Denis-Didier Rousseau at the excavation site at Nussloch, 2005. Walls, roughly 3-4 meters wide and two meters high or more must be prepared to read properly the stratigraphy before taking parallel samples. Credit: Pierre Antoine, Laboratoire de Geographie Physique in Meudon.
”In Europe, the paleosols are being embedded in the aeolian deposits. And when you are considering this, you have to take into account the thickness of the paleosol when you evaluate the dust deposition. Then we found aeolian accumulation and sedimentation rates which are much more precise than they were previously,” says Denis-Didier Rousseau.
From this, it has been possible to construct new age models and recalculate sedimentation rates and mass balance for European loess layers in a range of samples from Brittany, Northern France Eastward to Ukraine on an almost longitudinal transect.

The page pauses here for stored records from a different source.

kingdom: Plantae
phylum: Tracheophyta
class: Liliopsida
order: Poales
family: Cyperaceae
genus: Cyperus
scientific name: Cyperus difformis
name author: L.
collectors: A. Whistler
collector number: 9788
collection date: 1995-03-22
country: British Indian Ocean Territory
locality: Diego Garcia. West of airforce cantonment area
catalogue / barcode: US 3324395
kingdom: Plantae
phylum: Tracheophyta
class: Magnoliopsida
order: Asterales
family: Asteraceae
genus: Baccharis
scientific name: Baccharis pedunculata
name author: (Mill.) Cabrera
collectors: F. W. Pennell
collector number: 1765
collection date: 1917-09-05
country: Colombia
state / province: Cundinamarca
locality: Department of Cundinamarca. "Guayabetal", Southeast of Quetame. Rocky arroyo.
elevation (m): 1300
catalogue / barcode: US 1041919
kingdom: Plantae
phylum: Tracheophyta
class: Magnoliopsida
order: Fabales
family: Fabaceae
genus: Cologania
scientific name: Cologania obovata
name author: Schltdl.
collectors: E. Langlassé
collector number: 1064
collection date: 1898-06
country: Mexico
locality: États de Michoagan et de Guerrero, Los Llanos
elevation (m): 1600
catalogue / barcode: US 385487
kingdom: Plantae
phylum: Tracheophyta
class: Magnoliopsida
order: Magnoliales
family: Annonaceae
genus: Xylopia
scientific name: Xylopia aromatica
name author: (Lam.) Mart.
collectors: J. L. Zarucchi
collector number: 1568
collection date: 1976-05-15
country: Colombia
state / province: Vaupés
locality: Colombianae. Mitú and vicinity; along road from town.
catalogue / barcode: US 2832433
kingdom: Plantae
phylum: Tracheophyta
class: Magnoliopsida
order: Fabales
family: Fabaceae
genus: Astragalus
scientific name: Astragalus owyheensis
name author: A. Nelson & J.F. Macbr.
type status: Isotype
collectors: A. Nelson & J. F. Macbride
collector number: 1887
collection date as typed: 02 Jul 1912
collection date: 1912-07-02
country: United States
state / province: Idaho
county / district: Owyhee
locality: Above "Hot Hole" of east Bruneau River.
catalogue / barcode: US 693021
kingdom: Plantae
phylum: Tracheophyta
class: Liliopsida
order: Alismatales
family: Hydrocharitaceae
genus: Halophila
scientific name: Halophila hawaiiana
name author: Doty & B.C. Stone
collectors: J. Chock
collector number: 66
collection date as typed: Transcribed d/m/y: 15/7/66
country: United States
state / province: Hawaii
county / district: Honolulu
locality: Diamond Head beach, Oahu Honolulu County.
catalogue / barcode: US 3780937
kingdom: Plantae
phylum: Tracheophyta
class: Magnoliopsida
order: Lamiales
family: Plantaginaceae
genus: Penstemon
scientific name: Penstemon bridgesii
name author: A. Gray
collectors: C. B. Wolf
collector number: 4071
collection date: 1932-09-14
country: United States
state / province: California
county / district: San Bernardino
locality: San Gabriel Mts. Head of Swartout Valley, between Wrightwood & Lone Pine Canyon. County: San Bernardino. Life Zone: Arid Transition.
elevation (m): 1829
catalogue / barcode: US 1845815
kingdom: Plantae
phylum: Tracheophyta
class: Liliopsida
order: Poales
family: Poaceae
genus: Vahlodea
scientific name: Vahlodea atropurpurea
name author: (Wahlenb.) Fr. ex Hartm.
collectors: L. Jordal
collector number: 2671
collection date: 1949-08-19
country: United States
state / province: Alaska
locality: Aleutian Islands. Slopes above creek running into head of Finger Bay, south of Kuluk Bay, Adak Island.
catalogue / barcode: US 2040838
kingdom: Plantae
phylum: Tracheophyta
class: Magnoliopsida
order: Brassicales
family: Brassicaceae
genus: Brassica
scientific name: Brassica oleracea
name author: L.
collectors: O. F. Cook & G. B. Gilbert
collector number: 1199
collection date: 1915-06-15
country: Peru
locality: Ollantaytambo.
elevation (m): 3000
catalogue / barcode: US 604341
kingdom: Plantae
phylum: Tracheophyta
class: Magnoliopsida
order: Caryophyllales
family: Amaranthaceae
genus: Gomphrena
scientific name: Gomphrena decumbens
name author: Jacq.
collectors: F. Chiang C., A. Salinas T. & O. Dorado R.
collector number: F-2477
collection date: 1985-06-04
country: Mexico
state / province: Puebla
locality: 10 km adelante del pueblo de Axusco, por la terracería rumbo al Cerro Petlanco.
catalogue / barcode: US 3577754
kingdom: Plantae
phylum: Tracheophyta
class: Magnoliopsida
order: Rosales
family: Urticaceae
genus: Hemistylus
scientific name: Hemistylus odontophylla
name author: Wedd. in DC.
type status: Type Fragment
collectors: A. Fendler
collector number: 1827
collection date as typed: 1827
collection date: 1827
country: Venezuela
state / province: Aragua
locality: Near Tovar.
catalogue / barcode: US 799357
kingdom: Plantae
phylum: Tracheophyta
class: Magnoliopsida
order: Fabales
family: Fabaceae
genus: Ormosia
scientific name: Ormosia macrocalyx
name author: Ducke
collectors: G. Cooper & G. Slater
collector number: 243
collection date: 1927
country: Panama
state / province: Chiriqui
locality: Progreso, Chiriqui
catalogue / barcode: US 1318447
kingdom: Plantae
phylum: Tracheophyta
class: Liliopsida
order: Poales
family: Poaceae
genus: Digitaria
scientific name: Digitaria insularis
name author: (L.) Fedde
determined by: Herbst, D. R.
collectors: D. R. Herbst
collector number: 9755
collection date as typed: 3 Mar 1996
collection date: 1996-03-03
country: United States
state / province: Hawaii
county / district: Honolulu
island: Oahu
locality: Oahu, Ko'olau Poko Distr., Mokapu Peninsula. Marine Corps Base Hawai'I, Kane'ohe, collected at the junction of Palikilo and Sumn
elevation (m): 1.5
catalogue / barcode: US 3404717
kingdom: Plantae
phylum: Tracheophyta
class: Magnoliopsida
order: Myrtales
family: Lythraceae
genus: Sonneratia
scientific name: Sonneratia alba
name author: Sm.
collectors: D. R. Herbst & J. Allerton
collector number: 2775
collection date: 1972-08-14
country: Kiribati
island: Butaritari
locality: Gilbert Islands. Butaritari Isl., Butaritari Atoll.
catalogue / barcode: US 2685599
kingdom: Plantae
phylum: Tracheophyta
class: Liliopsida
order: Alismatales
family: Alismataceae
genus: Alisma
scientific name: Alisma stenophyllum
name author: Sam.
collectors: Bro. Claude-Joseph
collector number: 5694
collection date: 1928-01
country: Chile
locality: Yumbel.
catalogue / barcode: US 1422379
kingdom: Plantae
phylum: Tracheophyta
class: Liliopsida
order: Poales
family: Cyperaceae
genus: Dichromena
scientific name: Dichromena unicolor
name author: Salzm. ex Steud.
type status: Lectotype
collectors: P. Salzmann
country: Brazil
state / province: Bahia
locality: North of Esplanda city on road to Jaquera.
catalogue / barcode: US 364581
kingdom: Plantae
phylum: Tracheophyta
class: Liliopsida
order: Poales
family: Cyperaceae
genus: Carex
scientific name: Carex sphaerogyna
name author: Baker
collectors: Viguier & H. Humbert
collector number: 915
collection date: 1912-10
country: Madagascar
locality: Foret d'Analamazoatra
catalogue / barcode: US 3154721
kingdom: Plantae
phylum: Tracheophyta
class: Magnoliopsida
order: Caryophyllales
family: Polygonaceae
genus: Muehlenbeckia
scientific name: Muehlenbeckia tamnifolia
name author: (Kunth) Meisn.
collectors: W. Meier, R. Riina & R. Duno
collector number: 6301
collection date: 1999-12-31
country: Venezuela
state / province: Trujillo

Cleaning an outcrop is very physical work. Denis-Didier Rousseau and colleague France Lagroix at Dolni Vestonice, Czech Republic. Credit: Pierre Antoine, Laboratoire de Geographie Physique in Meudon.
Dustiest region on Earth
The results show, that during the last glacial maximum, Western Europe was dustier than China which has otherwise been presumed to be the dustiest region on Earth in the coldest periods of the ice ages.
The new estimations of ice age dust accumulation in Europe fit a range of climate model simulations. The result thus has the potential to aid the understanding of the abrupt warming and cooling periods during the ice ages called Dansgaard/Oeschger events which bear the marks of climate tipping points.